The moral of this story is: user input cannot be trusted, no , even if non-standard methods are used. Today we are talking about a barcode scanner, tomorrow we will probably discuss fingerprint scanners in cell phones. Regardless of the input format, we get the code at the output, and this code may well be executable.

What else happened:
Police DVRs are infected with the Conficker virus. Konficher, Karl! Worm 2008 release . All because of the outdated OS and the lack of basic security measures from the manufacturer. This is not the only example of this kind. In September, a Conficker-friendly vulnerability was discovered on a variety of medical computer devices in the United States. Video of the authors of the study:



An interesting study of standard encryption systems in iOS and Android. Brief summary: physical access to devices so far allows for this encryption to be circumvented, even if not by the most trivial methods.

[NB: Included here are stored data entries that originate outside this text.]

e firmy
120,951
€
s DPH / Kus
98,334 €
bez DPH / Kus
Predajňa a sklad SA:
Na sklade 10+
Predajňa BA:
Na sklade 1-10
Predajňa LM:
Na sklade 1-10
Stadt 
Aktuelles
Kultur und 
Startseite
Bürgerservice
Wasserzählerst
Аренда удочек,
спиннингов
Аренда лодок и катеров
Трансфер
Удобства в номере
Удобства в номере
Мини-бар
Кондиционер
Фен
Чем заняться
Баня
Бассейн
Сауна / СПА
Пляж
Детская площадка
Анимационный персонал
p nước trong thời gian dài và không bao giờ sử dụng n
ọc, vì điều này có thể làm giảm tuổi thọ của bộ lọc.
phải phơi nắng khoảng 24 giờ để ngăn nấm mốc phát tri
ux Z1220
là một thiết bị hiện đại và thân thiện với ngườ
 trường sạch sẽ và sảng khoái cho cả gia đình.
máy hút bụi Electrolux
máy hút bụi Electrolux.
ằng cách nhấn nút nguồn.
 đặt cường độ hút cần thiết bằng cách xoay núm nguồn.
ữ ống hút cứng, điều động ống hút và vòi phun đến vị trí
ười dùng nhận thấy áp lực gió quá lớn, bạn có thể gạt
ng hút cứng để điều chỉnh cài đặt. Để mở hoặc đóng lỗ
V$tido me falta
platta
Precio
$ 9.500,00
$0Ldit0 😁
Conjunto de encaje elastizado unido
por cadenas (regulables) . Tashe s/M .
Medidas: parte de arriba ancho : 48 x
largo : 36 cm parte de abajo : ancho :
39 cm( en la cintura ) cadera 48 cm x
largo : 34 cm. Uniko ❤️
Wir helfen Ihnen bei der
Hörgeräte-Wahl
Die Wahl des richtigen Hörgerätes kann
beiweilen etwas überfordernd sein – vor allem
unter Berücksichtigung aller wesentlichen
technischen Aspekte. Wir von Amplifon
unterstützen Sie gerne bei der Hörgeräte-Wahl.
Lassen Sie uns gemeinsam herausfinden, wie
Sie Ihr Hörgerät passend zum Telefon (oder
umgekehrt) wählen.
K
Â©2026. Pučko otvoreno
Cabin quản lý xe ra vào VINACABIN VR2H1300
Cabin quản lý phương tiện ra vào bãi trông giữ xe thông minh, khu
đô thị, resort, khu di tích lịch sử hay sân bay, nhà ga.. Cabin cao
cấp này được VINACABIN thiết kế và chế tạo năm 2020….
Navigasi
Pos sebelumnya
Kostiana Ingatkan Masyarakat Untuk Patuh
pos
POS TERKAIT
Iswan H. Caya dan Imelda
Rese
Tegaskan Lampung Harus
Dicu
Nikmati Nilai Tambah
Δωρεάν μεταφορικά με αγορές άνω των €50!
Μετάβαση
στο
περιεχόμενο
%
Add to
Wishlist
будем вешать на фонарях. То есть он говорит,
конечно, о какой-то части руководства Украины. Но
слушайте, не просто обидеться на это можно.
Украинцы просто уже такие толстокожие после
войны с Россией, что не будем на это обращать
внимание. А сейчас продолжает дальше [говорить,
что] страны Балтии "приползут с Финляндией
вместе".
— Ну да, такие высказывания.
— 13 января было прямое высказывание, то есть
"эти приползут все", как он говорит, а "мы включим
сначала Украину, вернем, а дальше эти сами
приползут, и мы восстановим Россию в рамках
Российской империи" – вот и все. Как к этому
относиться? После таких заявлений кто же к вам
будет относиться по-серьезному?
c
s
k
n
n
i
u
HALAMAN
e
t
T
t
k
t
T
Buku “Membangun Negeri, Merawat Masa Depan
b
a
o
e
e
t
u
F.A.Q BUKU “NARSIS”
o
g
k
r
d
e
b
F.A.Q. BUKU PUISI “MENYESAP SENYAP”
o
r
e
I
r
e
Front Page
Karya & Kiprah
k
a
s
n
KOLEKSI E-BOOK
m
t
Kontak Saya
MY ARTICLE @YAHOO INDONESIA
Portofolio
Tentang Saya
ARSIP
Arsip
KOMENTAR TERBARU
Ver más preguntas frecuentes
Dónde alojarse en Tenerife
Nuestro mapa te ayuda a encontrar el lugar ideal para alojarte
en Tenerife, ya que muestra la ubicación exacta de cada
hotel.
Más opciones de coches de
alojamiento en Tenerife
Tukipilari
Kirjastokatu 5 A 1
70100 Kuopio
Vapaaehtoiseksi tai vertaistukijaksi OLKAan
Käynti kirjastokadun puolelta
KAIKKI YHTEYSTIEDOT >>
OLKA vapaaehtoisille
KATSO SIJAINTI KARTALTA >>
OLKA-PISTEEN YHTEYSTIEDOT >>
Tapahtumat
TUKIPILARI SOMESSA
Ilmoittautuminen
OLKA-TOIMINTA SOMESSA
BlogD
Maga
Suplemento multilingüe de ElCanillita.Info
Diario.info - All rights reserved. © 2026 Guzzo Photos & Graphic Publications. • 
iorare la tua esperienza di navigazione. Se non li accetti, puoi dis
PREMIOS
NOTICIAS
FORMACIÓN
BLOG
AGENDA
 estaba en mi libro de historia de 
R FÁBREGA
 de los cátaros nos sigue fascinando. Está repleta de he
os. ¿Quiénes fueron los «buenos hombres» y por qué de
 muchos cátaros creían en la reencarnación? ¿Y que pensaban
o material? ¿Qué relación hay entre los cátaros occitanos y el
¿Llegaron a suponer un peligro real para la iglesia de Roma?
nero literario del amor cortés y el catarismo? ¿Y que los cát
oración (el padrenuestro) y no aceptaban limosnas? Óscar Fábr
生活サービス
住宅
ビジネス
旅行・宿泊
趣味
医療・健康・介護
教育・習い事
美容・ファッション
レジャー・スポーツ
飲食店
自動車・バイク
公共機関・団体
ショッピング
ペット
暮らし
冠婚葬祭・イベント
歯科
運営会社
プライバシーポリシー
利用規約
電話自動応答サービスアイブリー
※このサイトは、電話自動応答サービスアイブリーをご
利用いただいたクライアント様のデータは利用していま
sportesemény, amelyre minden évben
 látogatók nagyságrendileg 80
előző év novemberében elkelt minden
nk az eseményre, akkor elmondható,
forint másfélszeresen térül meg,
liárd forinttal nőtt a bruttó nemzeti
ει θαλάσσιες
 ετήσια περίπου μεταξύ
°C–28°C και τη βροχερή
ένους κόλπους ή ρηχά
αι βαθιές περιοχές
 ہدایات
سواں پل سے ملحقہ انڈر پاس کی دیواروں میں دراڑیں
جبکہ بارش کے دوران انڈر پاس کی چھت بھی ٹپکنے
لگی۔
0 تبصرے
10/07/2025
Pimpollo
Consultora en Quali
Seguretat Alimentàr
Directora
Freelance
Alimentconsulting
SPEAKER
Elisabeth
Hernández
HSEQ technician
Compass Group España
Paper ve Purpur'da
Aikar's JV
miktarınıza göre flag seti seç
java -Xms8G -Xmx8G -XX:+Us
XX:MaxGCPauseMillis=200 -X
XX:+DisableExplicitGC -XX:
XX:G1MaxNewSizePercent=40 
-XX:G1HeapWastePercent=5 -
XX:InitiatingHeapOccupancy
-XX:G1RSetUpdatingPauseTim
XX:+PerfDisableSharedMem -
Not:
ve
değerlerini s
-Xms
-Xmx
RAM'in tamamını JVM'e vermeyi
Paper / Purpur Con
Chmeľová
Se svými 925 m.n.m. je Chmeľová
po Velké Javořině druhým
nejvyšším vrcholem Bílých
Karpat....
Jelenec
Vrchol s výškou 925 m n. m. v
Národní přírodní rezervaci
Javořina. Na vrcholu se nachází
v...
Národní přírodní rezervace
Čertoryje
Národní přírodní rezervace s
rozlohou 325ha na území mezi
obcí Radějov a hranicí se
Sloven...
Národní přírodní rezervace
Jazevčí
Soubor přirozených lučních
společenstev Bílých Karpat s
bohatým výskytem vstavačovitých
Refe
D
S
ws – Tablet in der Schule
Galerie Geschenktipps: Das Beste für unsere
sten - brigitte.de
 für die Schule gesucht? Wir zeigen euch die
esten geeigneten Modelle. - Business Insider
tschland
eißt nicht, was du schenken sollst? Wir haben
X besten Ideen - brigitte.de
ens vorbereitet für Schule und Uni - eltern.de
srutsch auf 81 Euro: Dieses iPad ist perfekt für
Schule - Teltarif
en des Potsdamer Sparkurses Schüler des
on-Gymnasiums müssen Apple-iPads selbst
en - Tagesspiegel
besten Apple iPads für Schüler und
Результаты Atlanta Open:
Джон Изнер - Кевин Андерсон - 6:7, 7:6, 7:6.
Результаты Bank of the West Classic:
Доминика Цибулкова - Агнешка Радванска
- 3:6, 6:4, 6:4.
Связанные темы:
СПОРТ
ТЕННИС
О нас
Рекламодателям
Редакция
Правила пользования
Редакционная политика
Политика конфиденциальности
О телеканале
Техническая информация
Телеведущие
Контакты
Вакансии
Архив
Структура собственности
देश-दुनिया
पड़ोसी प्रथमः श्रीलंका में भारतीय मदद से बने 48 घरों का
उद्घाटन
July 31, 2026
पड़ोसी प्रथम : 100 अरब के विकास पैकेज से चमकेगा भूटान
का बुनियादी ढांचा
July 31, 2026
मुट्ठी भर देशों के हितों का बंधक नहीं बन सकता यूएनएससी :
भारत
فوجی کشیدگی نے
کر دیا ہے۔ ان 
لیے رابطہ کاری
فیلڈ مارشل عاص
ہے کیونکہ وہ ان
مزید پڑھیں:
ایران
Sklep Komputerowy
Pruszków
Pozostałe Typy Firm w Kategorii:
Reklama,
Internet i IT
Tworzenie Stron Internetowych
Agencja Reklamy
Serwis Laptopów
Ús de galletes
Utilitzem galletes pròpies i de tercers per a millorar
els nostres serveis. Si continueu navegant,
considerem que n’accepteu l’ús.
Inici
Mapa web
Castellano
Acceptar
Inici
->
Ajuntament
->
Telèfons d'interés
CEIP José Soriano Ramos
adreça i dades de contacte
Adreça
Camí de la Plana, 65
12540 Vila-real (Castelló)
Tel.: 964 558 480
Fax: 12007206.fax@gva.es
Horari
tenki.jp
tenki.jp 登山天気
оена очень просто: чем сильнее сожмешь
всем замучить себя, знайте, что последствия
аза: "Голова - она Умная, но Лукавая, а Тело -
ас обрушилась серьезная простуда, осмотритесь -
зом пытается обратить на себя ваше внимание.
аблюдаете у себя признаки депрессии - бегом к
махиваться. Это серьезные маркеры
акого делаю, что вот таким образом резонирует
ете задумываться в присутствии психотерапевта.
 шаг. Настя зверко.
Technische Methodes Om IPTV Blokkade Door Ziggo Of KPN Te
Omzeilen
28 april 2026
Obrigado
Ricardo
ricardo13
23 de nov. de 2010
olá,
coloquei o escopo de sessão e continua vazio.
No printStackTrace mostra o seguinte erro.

Two new representatives of POS-malware - malware attacking malicious terminals and allowing to steal credit card data. Very few companies are facing this threat so far (according to our data, only 1%), but the consequences of even one successful attack on, for example, a large retail network can be very serious.

Antiquities:
Family "Brain"

It consists of two almost identical innocuous viruses: “Brain-Ashar” and “Brain-Singapore”. They infect boot sectors of floppy disks when they are accessed (int 13h, ah = 02). The continuation of the virus and the initial boot sector are located in sectors that belong to free disk clusters. When searching for these clusters, viruses have to analyze the file allocation table - FAT. In the FAT, these clusters are labeled as “bad” (so-called pseudo-broken clusters). The infected disk is set to a new label "(C) Brain". Viruses use the “stealth” mechanism: when trying to view the boot sector of an infected disk, the true boot sector is “substituted”.

Quote from the book "Computer viruses in MS-DOS" Eugene Kaspersky. 1992 Page 95.
By the way, in 2011, Mikko Hipponen from the F-Secure company specifically traveled to Pakistan to talk with the authors of the virus. It turned out to be difficult to find them, but quite real: the authorship was coded in one of the modifications. Brain is considered one of the very first viruses for the IBM PC platform. Discovered in 1986.

Disclaimer: This column reflects only the personal opinion of its author. It may coincide with the position of Kaspersky Lab, or it may not coincide. Then how lucky.